Maine

In Maine, Paid Leave Is Now A State Law

Any Maine company with more than 10 employees must now offer earned paid leave. That’s the premise of a new state policy signed into law by Maine Governor Janet Mills on Tuesday.

An employee at one of the affected businesses will now earn one hour of paid leave for every 40 hours worked for a single employer, after they’ve worked there 120 days.

Seasonal business are excluded, which helped win bipartisan support for the law, which is unique compared to ten or so other state with similar regulations because it does not require the employee to miss work for an illness.

“The carve out of seasonal employers were two specific areas that we had to find common ground,” said Sen.

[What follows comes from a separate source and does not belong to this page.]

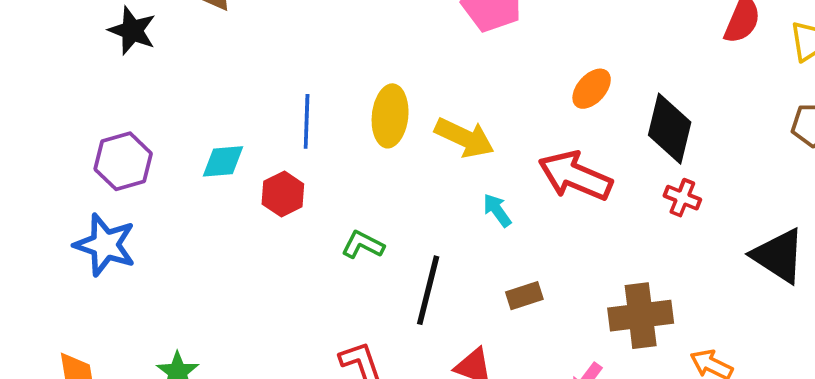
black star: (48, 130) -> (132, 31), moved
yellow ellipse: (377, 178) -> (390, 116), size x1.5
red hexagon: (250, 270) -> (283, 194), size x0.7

Rebecca Millett, who represents Maine District 29 and spearheaded the law during its creation and compromise.

Millett says the law’s ability to preempt municipalities that wanted to enact their own paid sick time ordinances also won it support.

Some leaders in Portland had pushed for their own paid sick time ordinance despite opposition from major businesses like MaineHealth, one of the state’s largest employers.

The healthcare network testified openly against the Portland plan because it took away flexibility from MaineHealth’s existing paid time off plan that its employees supported.

But MaineHealth supported the statewide effort in the legislature saying it has more leeway than Portland’s proposal.

“We offer competitive benefits and operate in a national and almost international recruitment world so we need to be able to provide the benefits that employees across the nation and even the globe are looking for,” said Katie Fullham Harris, MaineHealth’s senior vice president of government relations.

Maine businesses will have a period of time to adapt to the new law before the Department of Labor enforces it.

The new policy does not go into effect until 90 days after Maine’s 2019 legislative session ends.